After exchanging brief greetings with securocrats, among them Defence Forces chief, Constantine Chiwenga, Chief of Staff in the Zimbabwe National Army, Major-General Douglas Nyikayaramba, Police Commissioner-General Augustine Chihuri, head of prisons Paradzayi Zimondi, Central Intelligence Director-General Happyton Bonyongwe and an unidentified member of the Air Force of Zimbabwe top brass, who was probably standing in for the absent Perrance Shiri, Mugabe sauntered into Parliament to deliver his speech.

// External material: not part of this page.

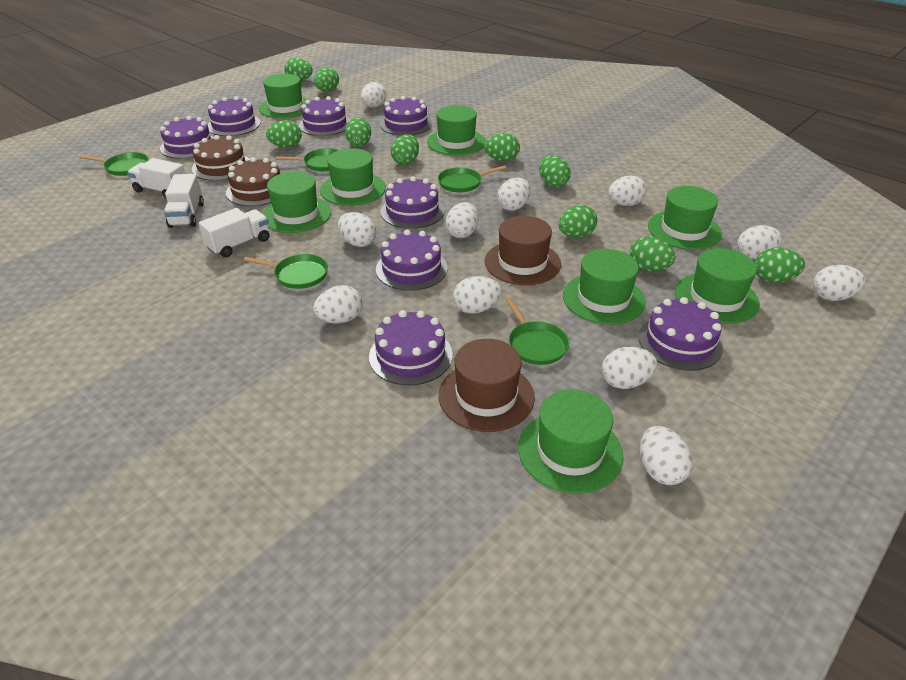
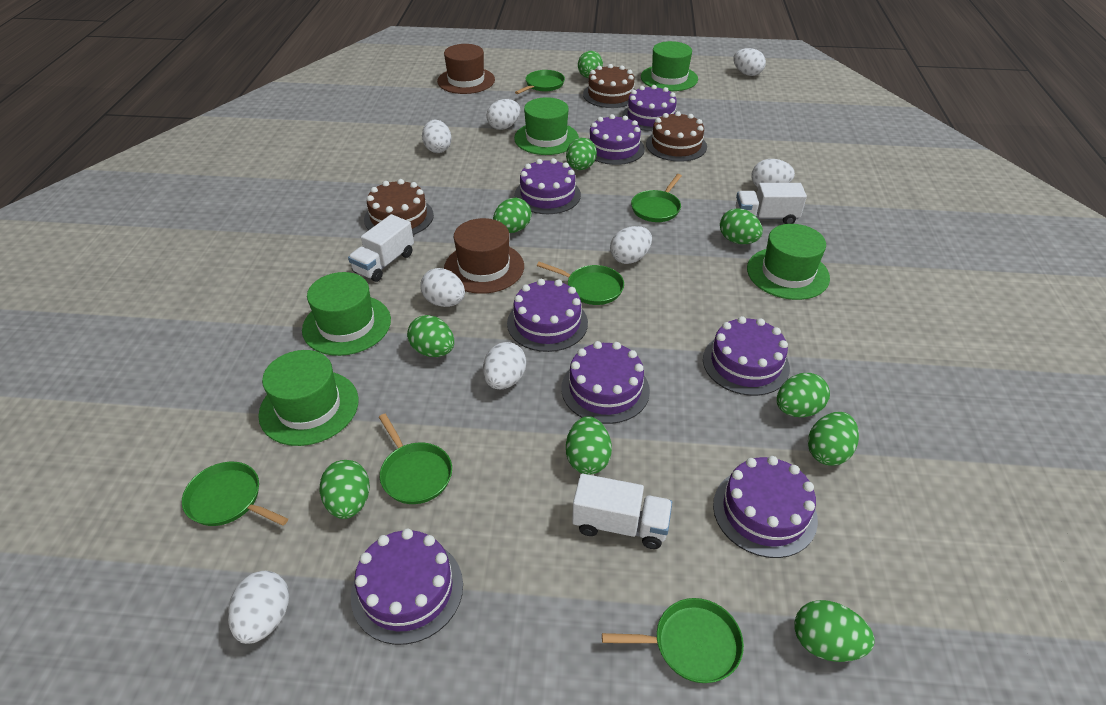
brown cake: [192,135,250,181] [226,157,280,206] = 2 -> [364,179,434,235] [583,64,635,108] [646,111,707,162] = 3
green hat: [259,74,309,119] [262,172,331,233] [320,148,386,206] [427,105,486,156] [518,389,623,494] [563,249,646,325] [648,186,722,250] [675,248,760,324] = 8 -> [258,350,359,446] [302,272,391,356] [514,97,579,155] [641,41,698,91] [747,224,830,300] = 5
green pan: [79,152,148,176] [244,254,328,289] [276,148,338,171] [438,165,506,192] [506,298,569,365] = 5 -> [182,462,288,526] [379,414,452,504] [515,70,565,94] [537,262,624,305] [602,598,744,683] [631,174,682,222] = 6
white egg: [313,285,362,324] [338,212,376,247] [361,82,386,107] [446,202,479,238] [453,276,502,314] [497,178,530,211] [602,347,657,389] [608,176,647,206] [640,426,693,485] [737,225,782,260] [813,265,865,301] = 11 -> [228,571,289,644] [420,268,465,307] [422,120,452,153] [483,342,526,389] [486,99,520,130] [610,226,652,264] [733,48,766,76] [751,159,795,188] = 8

As he walked over the approximately 20-metre red carpet, which was spread for him at the entrance of Parliament Building, the nonagenarian’s security surrounded him as if he was in an elaborate human enclosure, making it almost impossible for jostling journalists to take any pictures.
Then he was gone.
There was no giant television outside Parliament to broadcast Mugabe’s address.
In the past, a giant screen would transmit live Mugabe’s address to enable people at Africa Unity Square to follow proceedings.
Security details prowled the environs of Parliament Building, some of them armed to the teeth.
Ironically, the speech was delivered opposite Africa Unity Square, where abducted activist Itai Dzamara used to hold his one-man demonstrations, calling for the veteran leader to step down.
And true to form, Mugabe never mentioned Dzamara in his speech.